PROBLEM TO SOLVE:
The result should be a faithful copy of every entry below, with the pictures left out.

╭─ DATASET EXTRACT

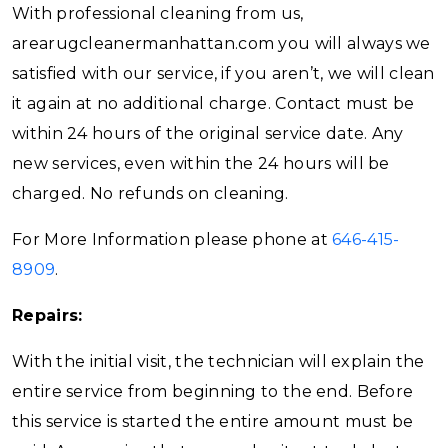
With professional cleaning from us,
arearugcleanermanhattan.com you will always we
satisfied with our service, if you aren’t, we will clean
it again at no additional charge. Contact must be
within 24 hours of the original service date. Any
new services, even within the 24 hours will be
charged. No refunds on cleaning.
For More Information please phone at
646-415-
8909
.
Repairs:
With the initial visit, the technician will explain the
entire service from beginning to the end. Before
this service is started the entire amount must be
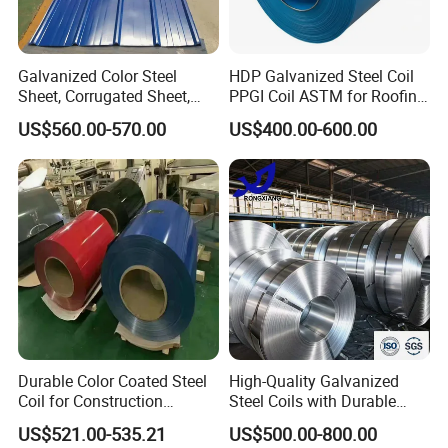
Galvanized Color Steel
HDP Galvanized Steel Coil
Sheet, Corrugated Sheet,
PPGI Coil ASTM for Roofing
Color Steel Coil, Color Steel
Tile
US$560.00-570.00
US$400.00-600.00
Sheet, Color Steel Tile,
Galvanized Floor Decking
Durable Color Coated Steel
High-Quality Galvanized
Coil for Construction
Steel Coils with Durable
Building Materials
Zinc Coating
US$521.00-535.21
US$500.00-800.00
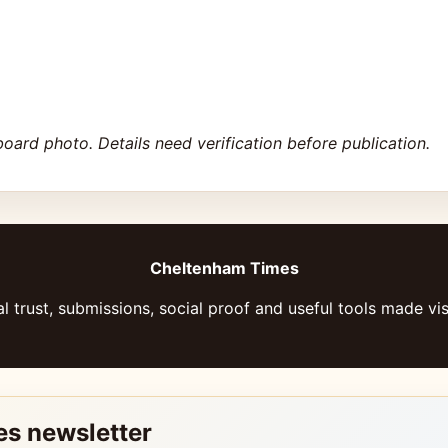
board photo. Details need verification before publication.
Cheltenham Times
l trust, submissions, social proof and useful tools made vis
es newsletter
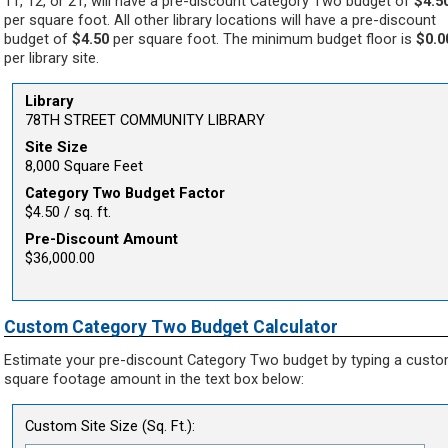
11, 12, or 21, will have a pre-discount Category Two budget of
$4.5
per square foot. All other library locations will have a pre-discount
budget of
$4.50
per square foot. The minimum budget floor is
$0.0
per library site.
Library
78TH STREET COMMUNITY LIBRARY
Site Size
8,000 Square Feet
Category Two Budget Factor
$4.50 / sq. ft.
Pre-Discount Amount
$36,000.00
Custom Category Two Budget Calculator
Estimate your pre-discount Category Two budget by typing a cust
square footage amount in the text box below:
Custom Site Size (Sq. Ft.):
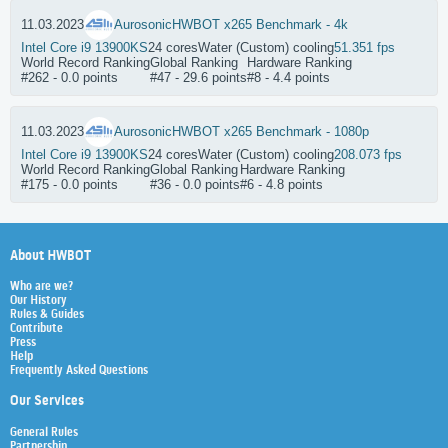
11.03.2023
Aurosonic
HWBOT x265 Benchmark - 4k
Intel Core i9 13900KS
24 cores
Water (Custom) cooling
51.351 fps
World Record Ranking
Global Ranking
Hardware Ranking
#262 - 0.0 points
#47 - 29.6 points
#8 - 4.4 points
11.03.2023
Aurosonic
HWBOT x265 Benchmark - 1080p
Intel Core i9 13900KS
24 cores
Water (Custom) cooling
208.073 fps
World Record Ranking
Global Ranking
Hardware Ranking
#175 - 0.0 points
#36 - 0.0 points
#6 - 4.8 points
About HWBOT
Who are we?
Our History
Rules & Guides
Contribute
Press
Help
Frequently Asked Questions
Our Services
General Rules
Partnership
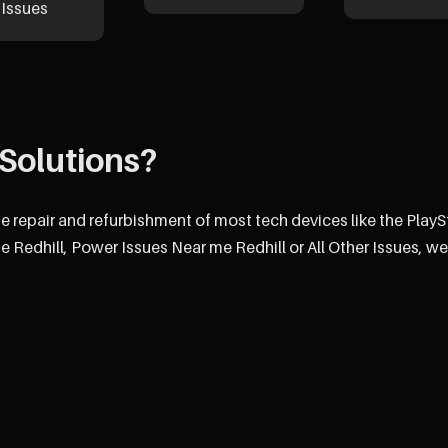
Issues
Solutions?
he repair and refurbishment of most tech devices like the PlayS
 Redhill, Power Issues Near me Redhill or All Other Issues, we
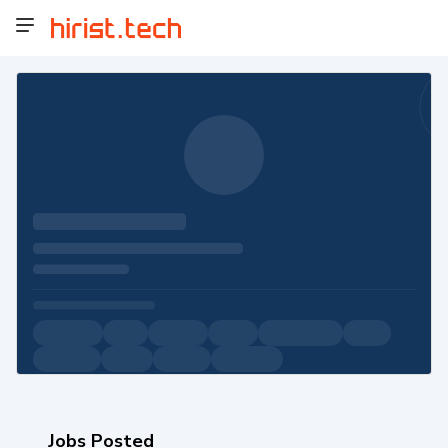
Jobs Posted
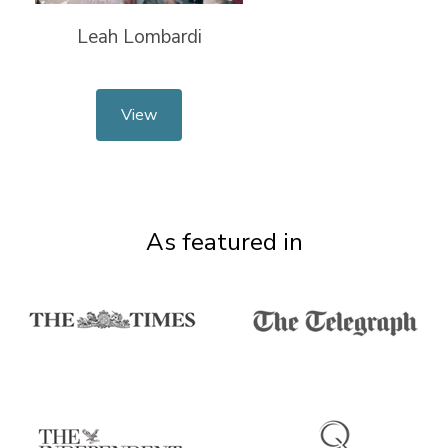
Leah Lombardi
View
As featured in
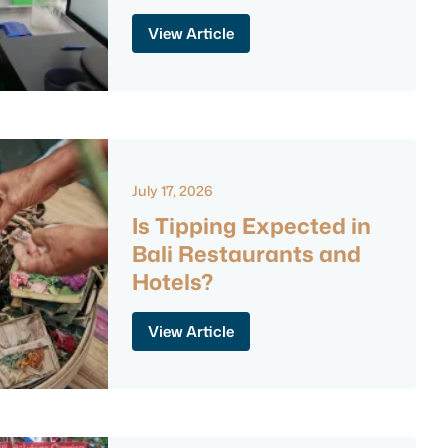
View Article
July 17, 2026
Is Tipping Expected in
Bali Restaurants and
Hotels?
View Article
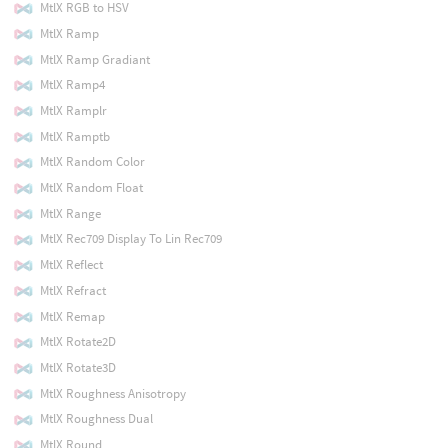
MtlX RGB to HSV
MtlX Ramp
MtlX Ramp Gradiant
MtlX Ramp4
MtlX Ramplr
MtlX Ramptb
MtlX Random Color
MtlX Random Float
MtlX Range
MtlX Rec709 Display To Lin Rec709
MtlX Reflect
MtlX Refract
MtlX Remap
MtlX Rotate2D
MtlX Rotate3D
MtlX Roughness Anisotropy
MtlX Roughness Dual
MtlX Round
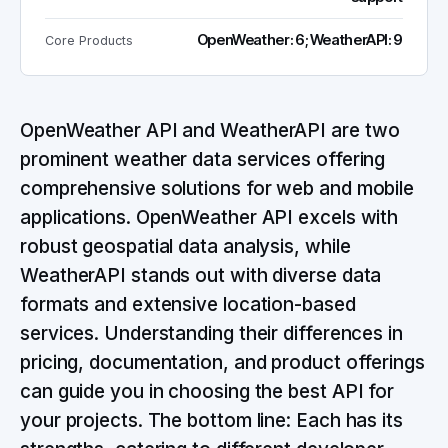
OpenWeather: 6; WeatherAPI: 9
Core Products
OpenWeather API and WeatherAPI are two
prominent weather data services offering
comprehensive solutions for web and mobile
applications. OpenWeather API excels with
robust geospatial data analysis, while
WeatherAPI stands out with diverse data
formats and extensive location-based
services. Understanding their differences in
pricing, documentation, and product offerings
can guide you in choosing the best API for
your projects. The bottom line: Each has its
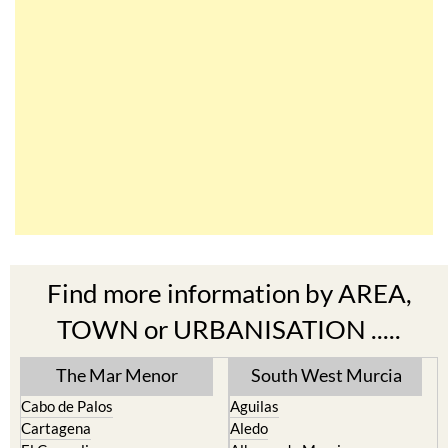
Find more information by AREA,
TOWN or URBANISATION .....
The Mar Menor
South West Murcia
Cabo de Palos
Aguilas
Cartagena
Aledo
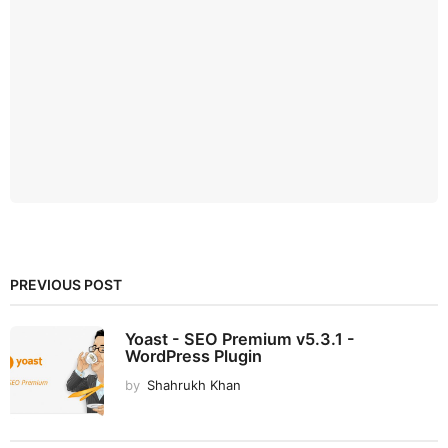
PREVIOUS POST
Yoast - SEO Premium v5.3.1 -
WordPress Plugin
by
Shahrukh Khan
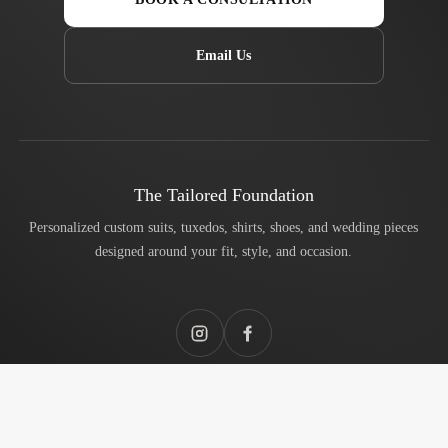
Email Us
The Tailored Foundation
Personalized custom suits, tuxedos, shirts, shoes, and wedding pieces
designed around your fit, style, and occasion.
Instagram
Facebook
Services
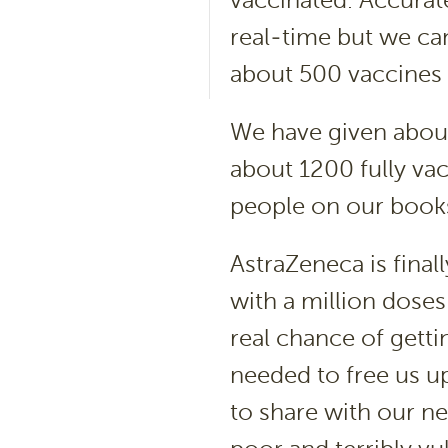
vaccinated. Accurat
real-time but we ca
about 500 vaccines 
We have given about
about 1200 fully vac
people on our book
AstraZeneca is final
with a million dose
real chance of getti
needed to free us 
to share with our n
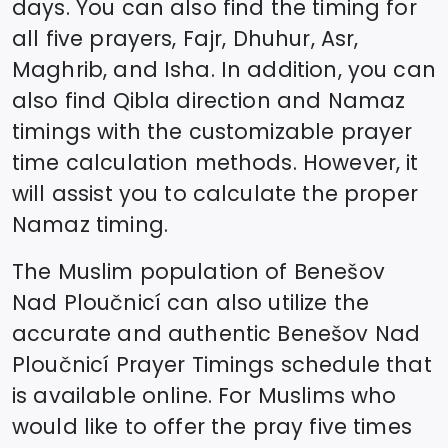
days. You can also find the timing for
all five prayers, Fajr, Dhuhur, Asr,
Maghrib, and Isha. In addition, you can
also find Qibla direction and Namaz
timings with the customizable prayer
time calculation methods. However, it
will assist you to calculate the proper
Namaz timing.
The Muslim population of
Benešov
Nad Ploučnicí
can also utilize the
accurate and authentic
Benešov Nad
Ploučnicí
Prayer Timings schedule that
is available online. For Muslims who
would like to offer the pray five times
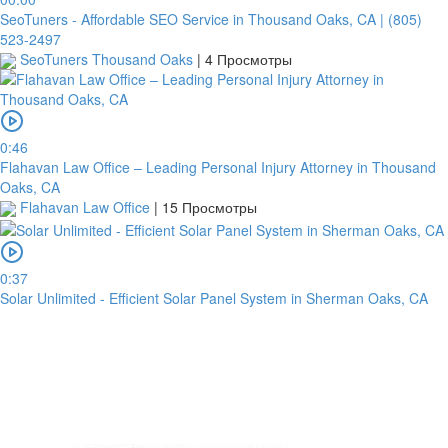
SeoTuners - Affordable SEO Service in Thousand Oaks, CA | (805)
Routing
523-2497
code
SeoTuners Thousand Oaks
|
4 Просмотры
United
States
Country
0:46
Flahavan Law Office – Leading Personal Injury Attorney in Thousand
Note:
Oaks, CA
Flahavan Law Office
|
15 Просмотры
In
order
to
confirm
0:37
the
Solar Unlimited - Efficient Solar Panel System in Sherman Oaks, CA
bank
transfer,
you
will
need
to
upload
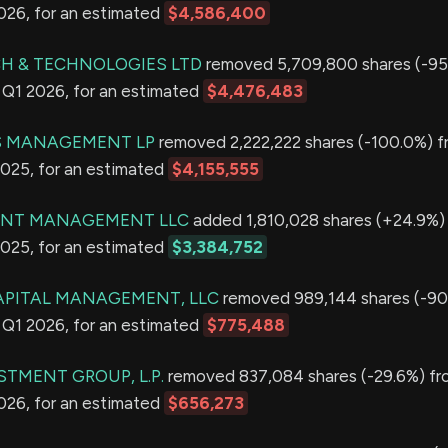
2026, for an estimated
$4,586,400
H & TECHNOLOGIES LTD
removed 5,709,800 shares (-95
in Q1 2026, for an estimated
$4,476,483
 MANAGEMENT LP
removed 2,222,222 shares (-100.0%) fr
2025, for an estimated
$4,155,555
ENT MANAGEMENT LLC
added 1,810,028 shares (+24.9%) 
2025, for an estimated
$3,384,752
APITAL MANAGEMENT, LLC
removed 989,144 shares (-90
in Q1 2026, for an estimated
$775,488
STMENT GROUP, L.P.
removed 837,084 shares (-29.6%) fro
2026, for an estimated
$656,273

╰─

EXERCISE SOLUTION:
With professional cleaning from us,
arearugcleanermanhattan.com you will always we
satisfied with our service, if you aren’t, we will clean
it again at no additional charge. Contact must be
within 24 hours of the original service date. Any
new services, even within the 24 hours will be
charged. No refunds on cleaning.
For More Information please phone at
646-415-
8909
.
Repairs:
With the initial visit, the technician will explain the
entire service from beginning to the end. Before
this service is started the entire amount must be
Galvanized Color Steel
HDP Galvanized Steel Coil
Sheet, Corrugated Sheet,
PPGI Coil ASTM for Roofing
Color Steel Coil, Color Steel
Tile
US$560.00-570.00
US$400.00-600.00
Sheet, Color Steel Tile,
Galvanized Floor Decking
Durable Color Coated Steel
High-Quality Galvanized
Coil for Construction
Steel Coils with Durable
Building Materials
Zinc Coating
US$521.00-535.21
US$500.00-800.00
board photo. Details need verification before publication.
Cheltenham Times
l trust, submissions, social proof and useful tools made vis
es newsletter
11, 12, or 21, will have a pre-discount Category Two budget of
$4.5
per square foot. All other library locations will have a pre-discount
budget of
$4.50
per square foot. The minimum budget floor is
$0.0
per library site.
Library
78TH STREET COMMUNITY LIBRARY
Site Size
8,000 Square Feet
Category Two Budget Factor
$4.50 / sq. ft.
Pre-Discount Amount
$36,000.00
Custom Category Two Budget Calculator
Estimate your pre-discount Category Two budget by typing a cust
square footage amount in the text box below:
Custom Site Size (Sq. Ft.):
11.03.2023
Aurosonic
HWBOT x265 Benchmark - 4k
Intel Core i9 13900KS
24 cores
Water (Custom) cooling
51.351 fps
World Record Ranking
Global Ranking
Hardware Ranking
#262 - 0.0 points
#47 - 29.6 points
#8 - 4.4 points
11.03.2023
Aurosonic
HWBOT x265 Benchmark - 1080p
Intel Core i9 13900KS
24 cores
Water (Custom) cooling
208.073 fps
World Record Ranking
Global Ranking
Hardware Ranking
#175 - 0.0 points
#36 - 0.0 points
#6 - 4.8 points
About HWBOT
Who are we?
Our History
Rules & Guides
Contribute
Press
Help
Frequently Asked Questions
Our Services
General Rules
Partnership
Issues
Solutions?
he repair and refurbishment of most tech devices like the PlayS
 Redhill, Power Issues Near me Redhill or All Other Issues, we
Jobs Posted
Leah Lombardi
View
As featured in
View Article
July 17, 2026
Is Tipping Expected in
Bali Restaurants and
Hotels?
View Article
MtlX RGB to HSV
MtlX Ramp
MtlX Ramp Gradiant
MtlX Ramp4
MtlX Ramplr
MtlX Ramptb
MtlX Random Color
MtlX Random Float
MtlX Range
MtlX Rec709 Display To Lin Rec709
MtlX Reflect
MtlX Refract
MtlX Remap
MtlX Rotate2D
MtlX Rotate3D
MtlX Roughness Anisotropy
MtlX Roughness Dual
MtlX Round
OpenWeather: 6; WeatherAPI: 9
Core Products
OpenWeather API and WeatherAPI are two
prominent weather data services offering
comprehensive solutions for web and mobile
applications. OpenWeather API excels with
robust geospatial data analysis, while
WeatherAPI stands out with diverse data
formats and extensive location-based
services. Understanding their differences in
pricing, documentation, and product offerings
can guide you in choosing the best API for
your projects. The bottom line: Each has its
Find more information by AREA,
TOWN or URBANISATION .....
The Mar Menor
South West Murcia
Cabo de Palos
Aguilas
Cartagena
Aledo
PREVIOUS POST
Yoast - SEO Premium v5.3.1 -
WordPress Plugin
by
Shahrukh Khan
Email Us
The Tailored Foundation
Personalized custom suits, tuxedos, shirts, shoes, and wedding pieces
designed around your fit, style, and occasion.
Instagram
Facebook
Services
vaccinated. Accurat
real-time but we ca
about 500 vaccines 
We have given about
about 1200 fully vac
people on our book
AstraZeneca is final
with a million dose
real chance of getti
needed to free us 
to share with our n
days. You can also find the timing for
all five prayers, Fajr, Dhuhur, Asr,
Maghrib, and Isha. In addition, you can
also find Qibla direction and Namaz
timings with the customizable prayer
time calculation methods. However, it
will assist you to calculate the proper
Namaz timing.
The Muslim population of
Benešov
Nad Ploučnicí
can also utilize the
accurate and authentic
Benešov Nad
Ploučnicí
Prayer Timings schedule that
is available online. For Muslims who
would like to offer the pray five times
SeoTuners - Affordable SEO Service in Thousand Oaks, CA | (805)
Routing
523-2497
code
SeoTuners Thousand Oaks
|
4 Просмотры
United
States
Country
0:46
Flahavan Law Office – Leading Personal Injury Attorney in Thousand
Note:
Oaks, CA
Flahavan Law Office
|
15 Просмотры
In
order
to
confirm
0:37
the
Solar Unlimited - Efficient Solar Panel System in Sherman Oaks, CA
bank
transfer,
you
will
need
to
upload
2026, for an estimated
$4,586,400
H & TECHNOLOGIES LTD
removed 5,709,800 shares (-95
in Q1 2026, for an estimated
$4,476,483
 MANAGEMENT LP
removed 2,222,222 shares (-100.0%) fr
2025, for an estimated
$4,155,555
ENT MANAGEMENT LLC
added 1,810,028 shares (+24.9%) 
2025, for an estimated
$3,384,752
APITAL MANAGEMENT, LLC
removed 989,144 shares (-90
in Q1 2026, for an estimated
$775,488
STMENT GROUP, L.P.
removed 837,084 shares (-29.6%) fro
2026, for an estimated
$656,273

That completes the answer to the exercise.